13 years old when everything went to hell in 1975. Pech said that his 2 brothers were killed during the 4-year rule of the Khmer Rouge and his father succumbed to malnutrition during the same period. While I sat feeling sicker than ever, he recounted to me the way he and his family (and everyone else, for that matter) were forced out of Phnom Penh within days of the Khmer Rouge taking over, being forced to live in the forest and plant rice. They had to build makeshift structures to protect from the elements, despite the majority being city-dwellers with little knowledge of rural life; were forced to use old tires to make shoes; scrounged around for large insects in order to supplement what was pretty much a nonexistent diet. Interspersed throughout his story, Pech would randomly stop and just say "How this could happen, I can never understand." You could see the way it still haunts him, the way he just kept coming back to "I can never understand." It was painful and awful and I, for the most part, sat silently because I had no idea what to say.


Even 30+ years later, these poor people are still being given up by the earth.
It was weird and kind of scary to talk to someone who is younger than my mother and yet could recount such terrible things in vivid detail.
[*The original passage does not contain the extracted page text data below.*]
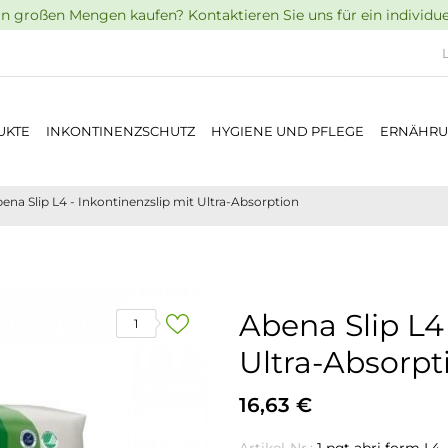
n großen Mengen kaufen? Kontaktieren Sie uns für ein individu
UKTE
INKONTINENZSCHUTZ
HYGIENE UND PFLEGE
ERNÄHR
ena Slip L4 - Inkontinenzslip mit Ultra-Absorption
Abena Slip L4 
1
Ultra-Absorpt
16,63 €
It reminded me of some of the awful firsthand stories we heard from older people in South Africa about apartheid, and of my friend Olave from Pepperdine who had some serious issues going on due to the events of his youth in Burundi, which basically dealt with the exact same genocidal events as in Rwanda, albeit less well-publicized. You can't help but be consumed with doubt over the inherent nature of humanity when you hear about such awful things that have happened, some of them so recently, and the fact that things like these continue to happen in different parts of the world up to this day. When you travel, you meet so many good, kind-hearted, friendly people but you also come across thieves and scam artists and stories of government corruption, poverty, and worse. I mean, seriously, what gets worse than genocide? There just isn't anything I can think of.


I find myself wishing that people in the US traveled more and were exposed to different perspectives of the world far more frequently. I don't think being sheltered from the bad things of the world provides us with any benefits. It is eye-opening and sobering to learn about the history of Cambodia or South Africa or China and to realize how unbelievably lucky we all are to be born in the US in this particular time period. Something that made me profoundly sad was when Pech went on to tell me about his years spent working in Germany in the 1980s and all the countries in Europe and Asia
that he'd visited as an adult, but that he'd never been to America and it's a dream of his to see it. I couldn't help but think that here was an obviously intelligent, hardworking man who was so kind and friendly and who had been through hell as a teenager for literally no good reason whatsoever. If anyone deserves to have the life afforded to most Americans, it is surely a good person like Pech. Instead, there are so many nasty, ignorant people filling up our country while feeling some supreme, obscene sense of superiority and entitlement because they were goddamned fortunate enough to have ancestors who were immigrants. It all just makes the world feel so very unfair.

And it absolutely drives home, again, how lucky I am, and how lucky my friends and family are, and that we should endeavor harder not to forget it. People I've met while traveling constantly tell me how lucky I am to be an American. For us, life is easy. I need to make more of an effort not to take it for granted.